** Opening Extract provided block **

Nov 10, 2013

Collapsing music sales: Blaming the wrong guys?

For almost fifteen years, the major movie studios and record labels have consistently blamed the so-called 'pirates' for declining sales.

How file-sharing affects box office revenues and music sales is an empirical question, and there is ample science published out there for people to make their own opinion about what is going on. For instance, a brand new study with a solid design and robust method shows that, after shutting down Megaupload, "box office revenues of a majority of movies did not increase. While for a mid-range of movies the effect of the shutdown is even negative, only large blockbusters could benefit from the absence of Megaupload." In other words, while a minority of oligopolistic players may be hurt by file-sharing, the majority of smaller-scale players are not — and even benefit from the reputational effects of information diffusion (this is good news for independent producers who make low-budget films, and this should prompt the Majors to rethink their blockbuster strategy, in line with the recent analysis by George Lucas and Steven Spielberg).

** Closing Extract provided block **

Problems and tasks
**a)** Write out the passage from the post on collapsing music sales, starting at "Nov 10, 2013" up to and including "for declining sales.".
**b)** Carry on the post about declining music sales and file-sharing, starting after its final sentence.

** Opening Record extracts block **

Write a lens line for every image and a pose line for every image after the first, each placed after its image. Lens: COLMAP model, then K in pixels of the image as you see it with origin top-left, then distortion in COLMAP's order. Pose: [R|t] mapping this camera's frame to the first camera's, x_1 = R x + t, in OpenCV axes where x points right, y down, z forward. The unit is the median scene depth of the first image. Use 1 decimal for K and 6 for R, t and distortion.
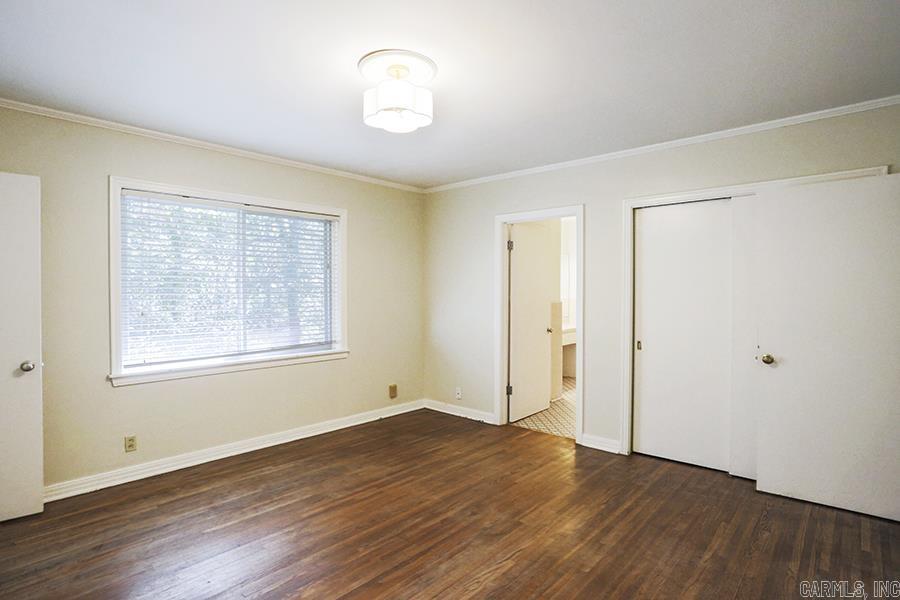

** Closing Record extracts block **
** Opening Record extracts block **

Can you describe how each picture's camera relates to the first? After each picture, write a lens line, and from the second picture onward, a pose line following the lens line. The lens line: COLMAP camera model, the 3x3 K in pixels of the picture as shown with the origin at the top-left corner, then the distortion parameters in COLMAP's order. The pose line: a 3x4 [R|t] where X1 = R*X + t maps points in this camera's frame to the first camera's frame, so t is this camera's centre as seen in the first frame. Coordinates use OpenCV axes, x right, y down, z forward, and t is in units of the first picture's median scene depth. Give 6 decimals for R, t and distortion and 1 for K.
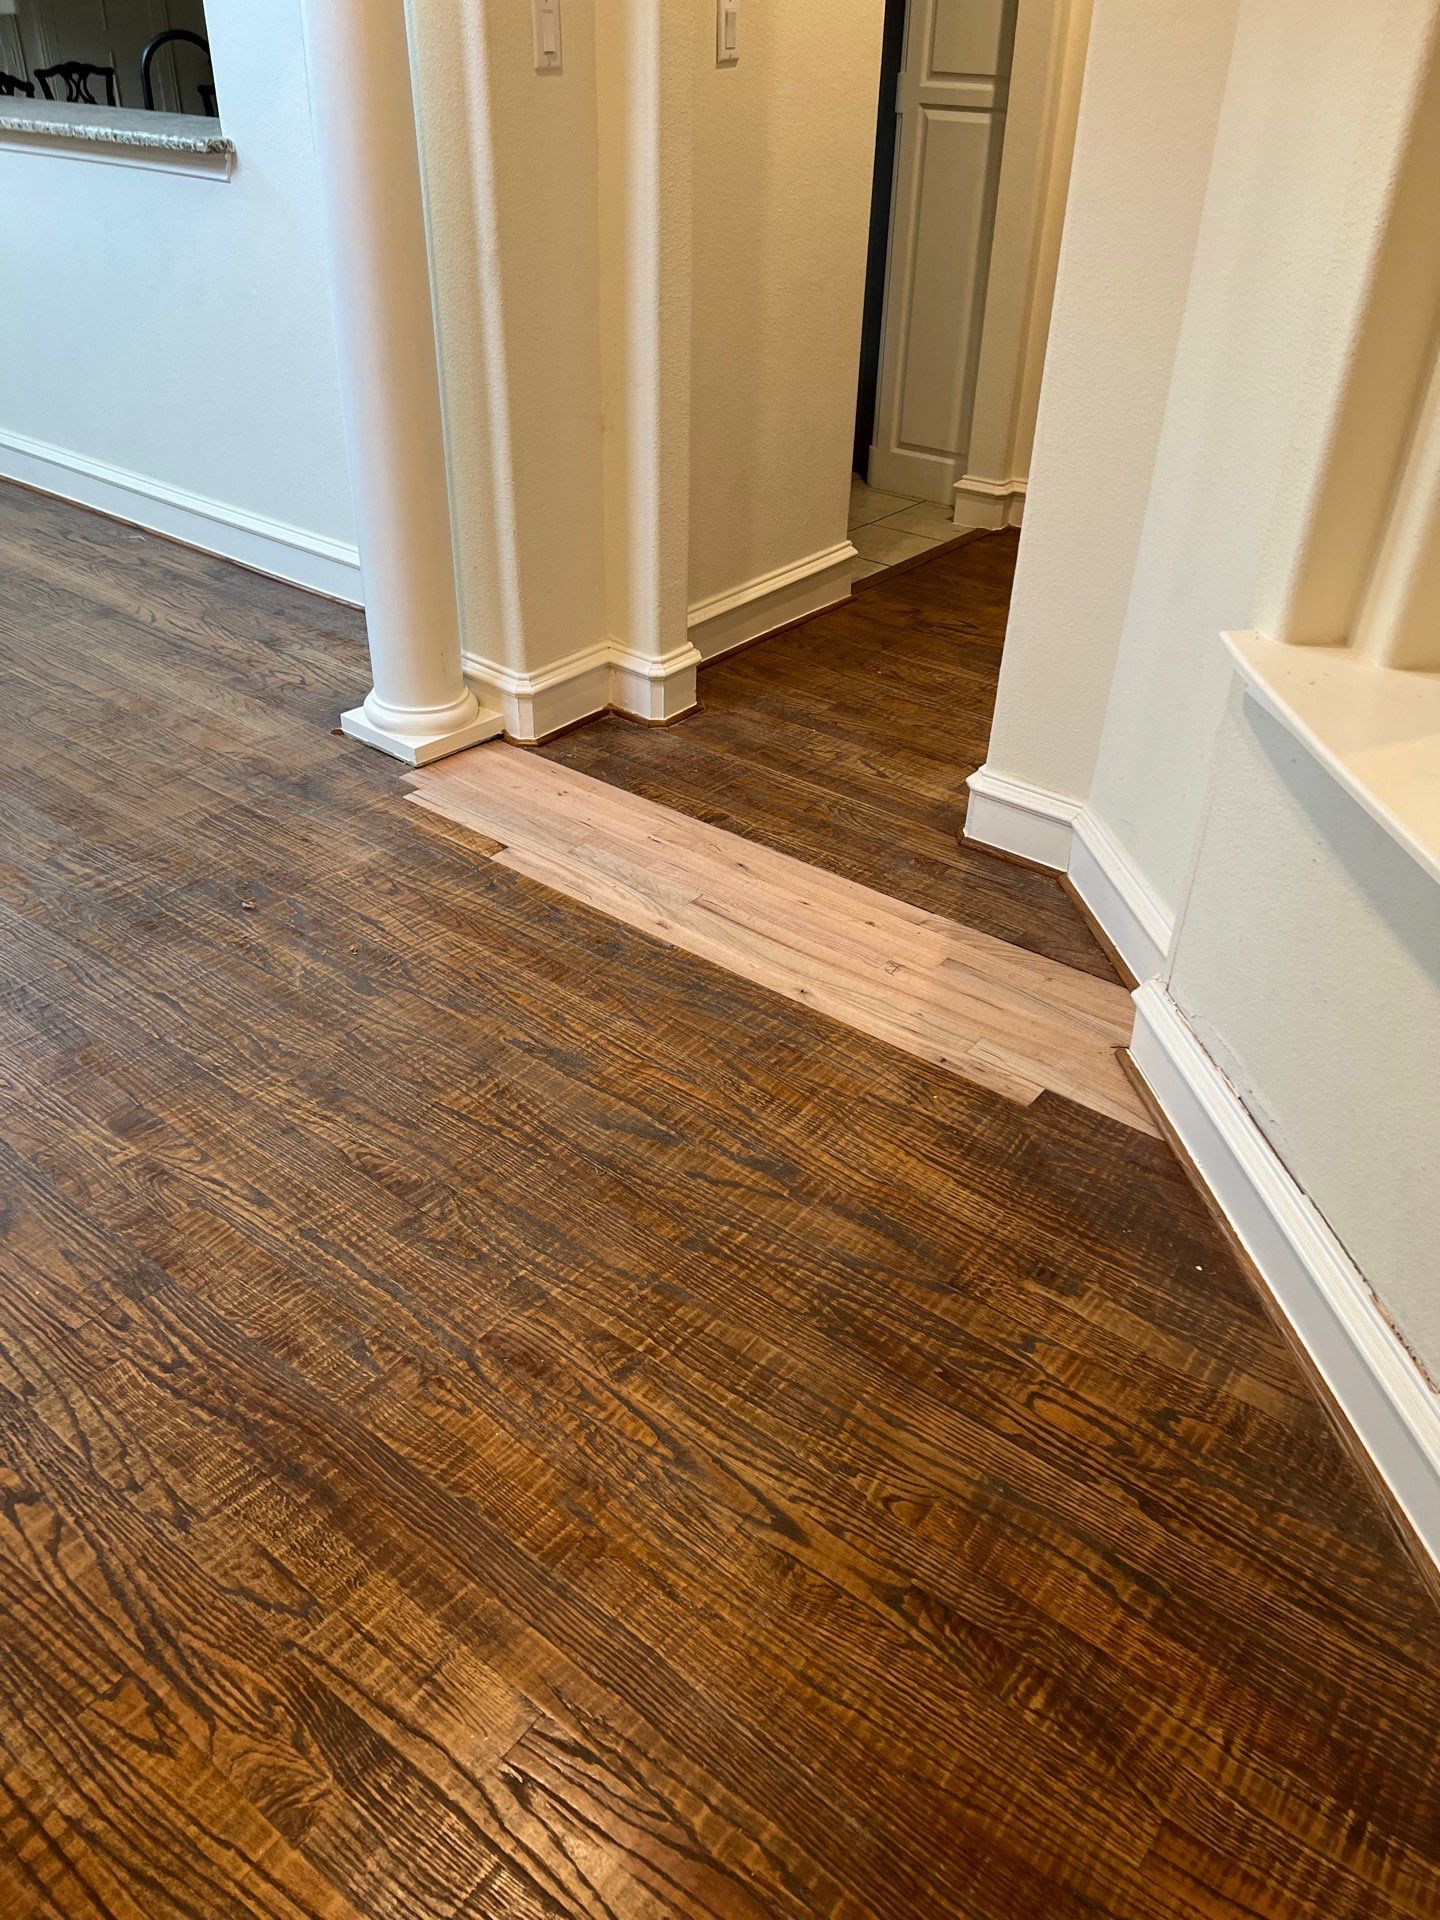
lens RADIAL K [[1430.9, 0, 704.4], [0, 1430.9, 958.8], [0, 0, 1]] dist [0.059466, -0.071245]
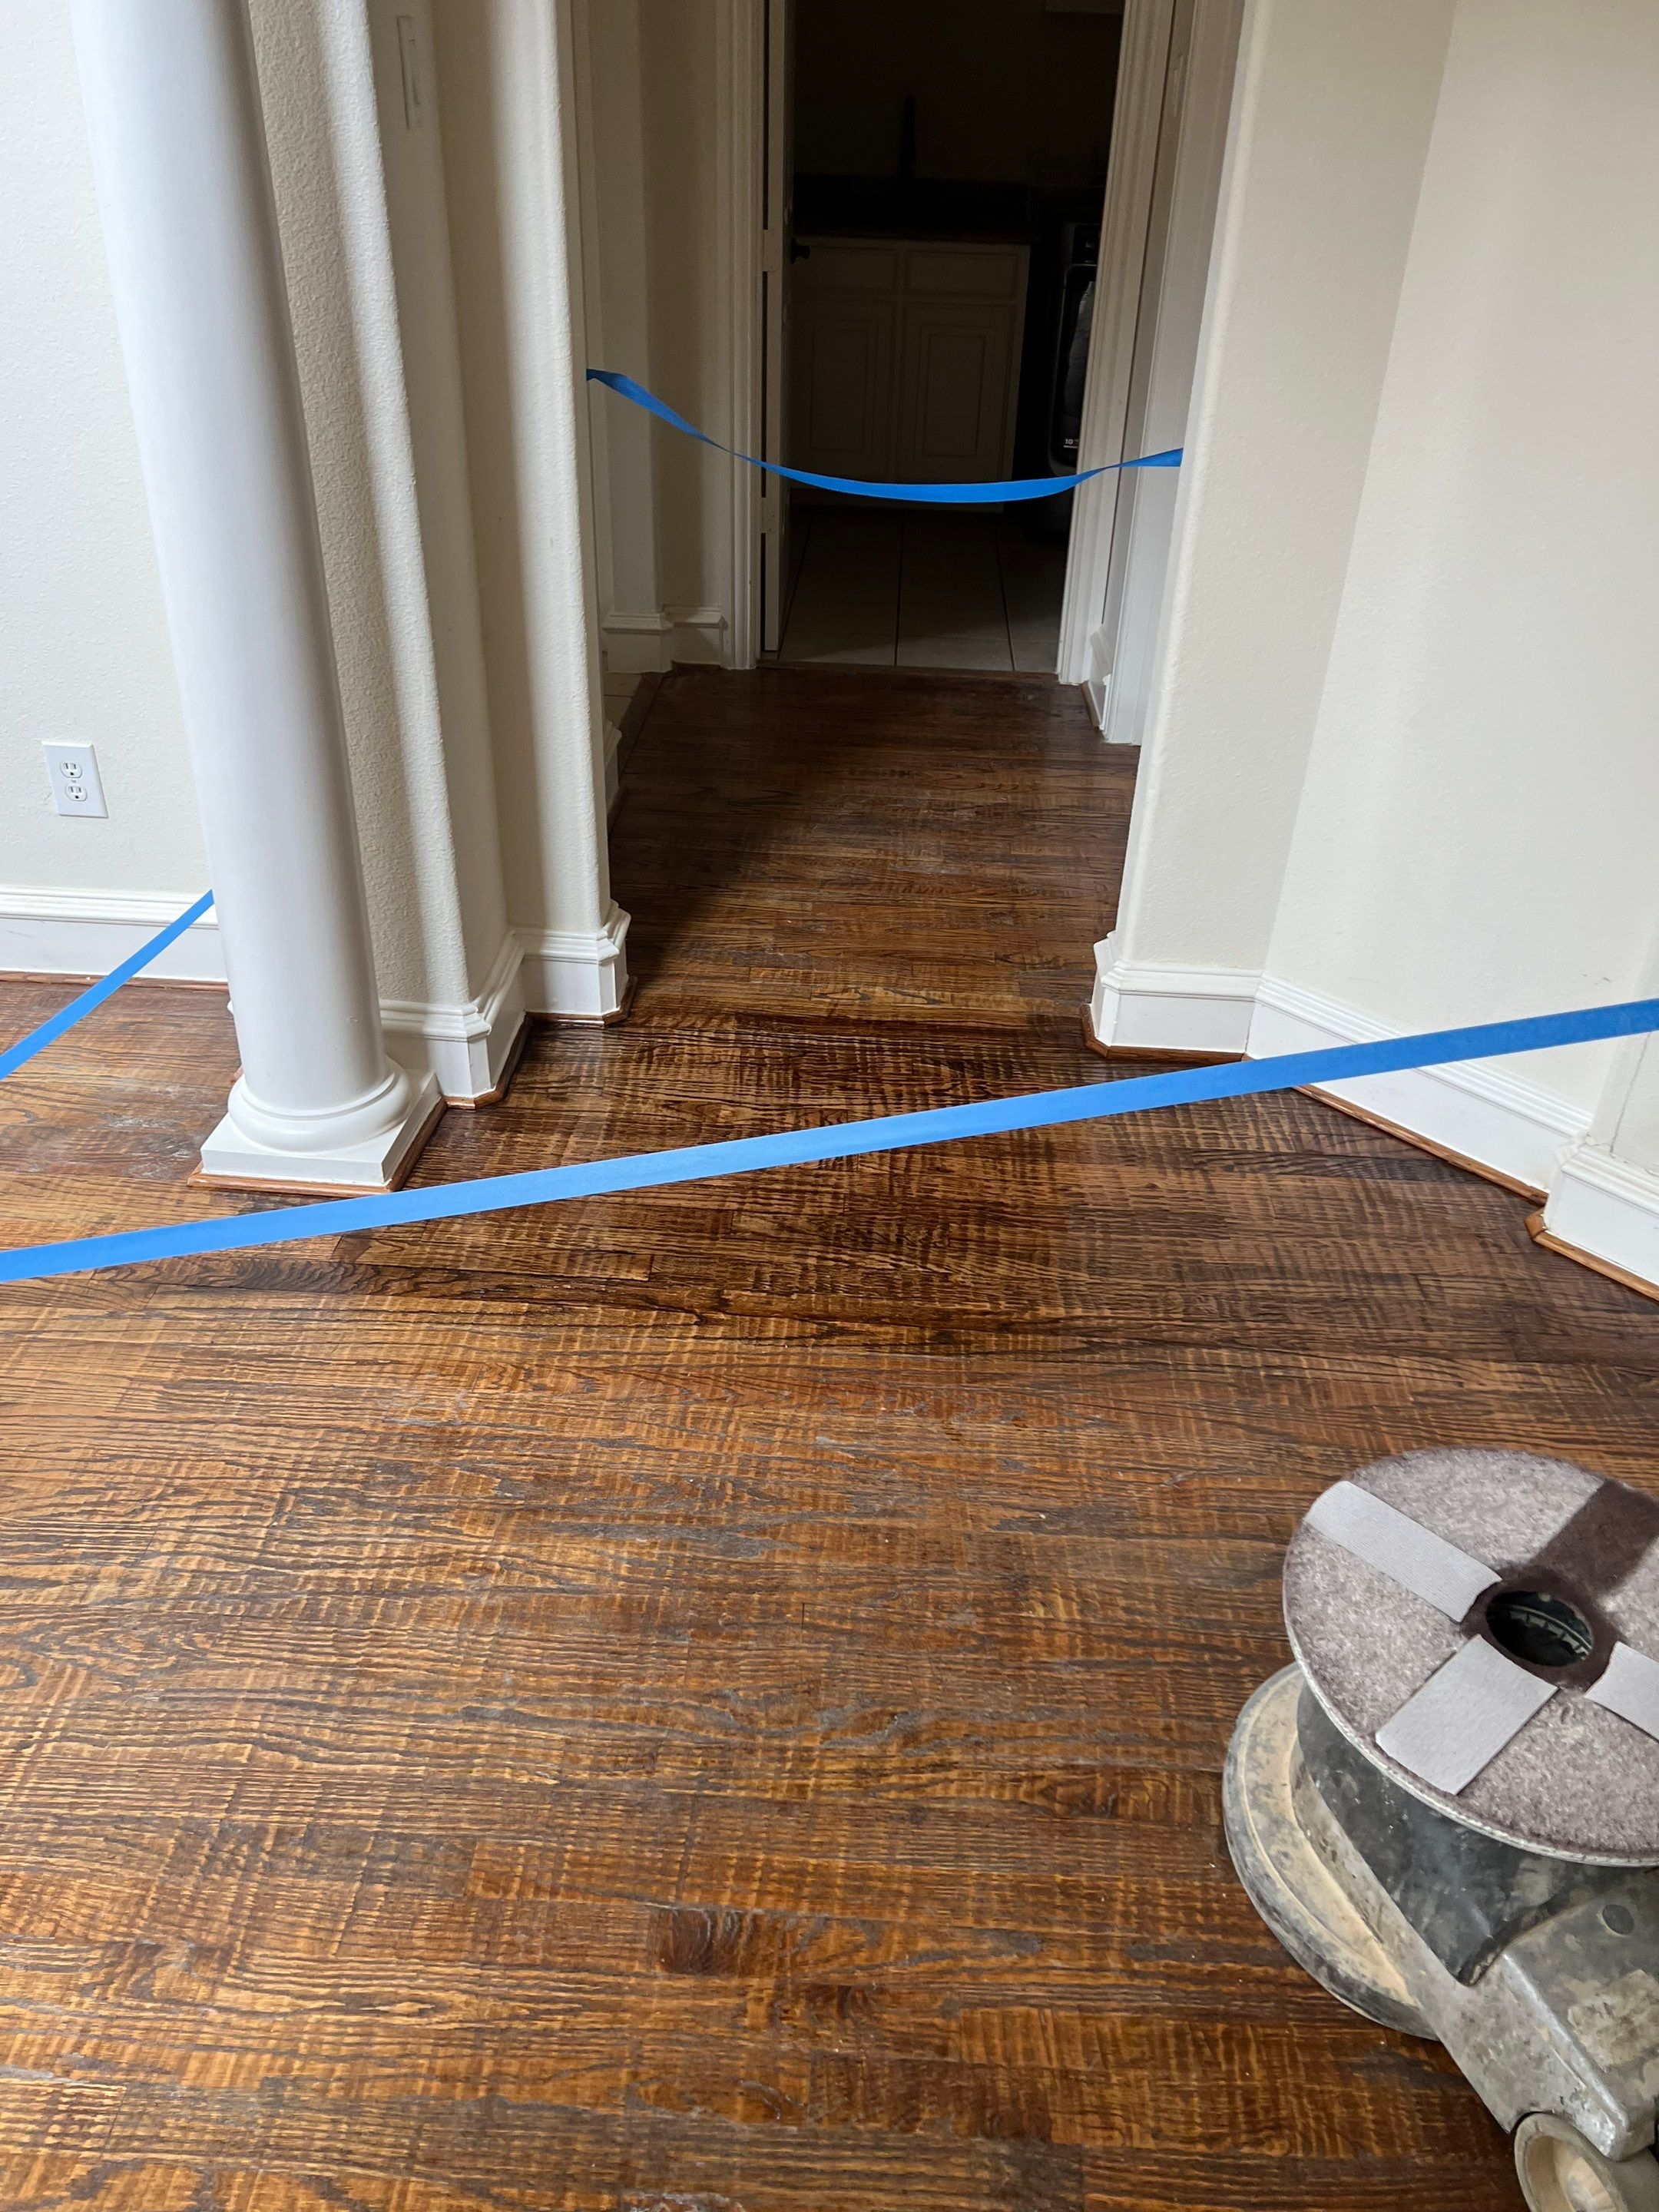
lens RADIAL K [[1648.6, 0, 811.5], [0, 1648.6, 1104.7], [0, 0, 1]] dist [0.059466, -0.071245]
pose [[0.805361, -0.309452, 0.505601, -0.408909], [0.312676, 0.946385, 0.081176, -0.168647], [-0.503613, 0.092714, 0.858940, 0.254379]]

** Closing Record extracts block **

Expected results
**a)**
Nov 10, 2013

Collapsing music sales: Blaming the wrong guys?

For almost fifteen years, the major movie studios and record labels have consistently blamed the so-called 'pirates' for declining sales.

**b)**
A key problem of the 'piracy' debate is that most people (on both sides) DO NOT CARE ABOUT THE FACTS. Some believe, as a matter of principle, that movies and music should be made available for free to the public. Sweet, but how do we do that exactly? (don't tell me "by selling ads on a streaming website", because in this case I am merely giving away my private data in exchange for music, and that's not called 'free' music). The other camp is populated by another kind of idealists who keep playing the same old tunes: "file-sharing is theft, file-sharing starves artists to death, file-sharing kills creativity, stealing a song is like stealing a car, piracy is evil, pirates must go to jail and pay huge fines," and blah, blah, blah.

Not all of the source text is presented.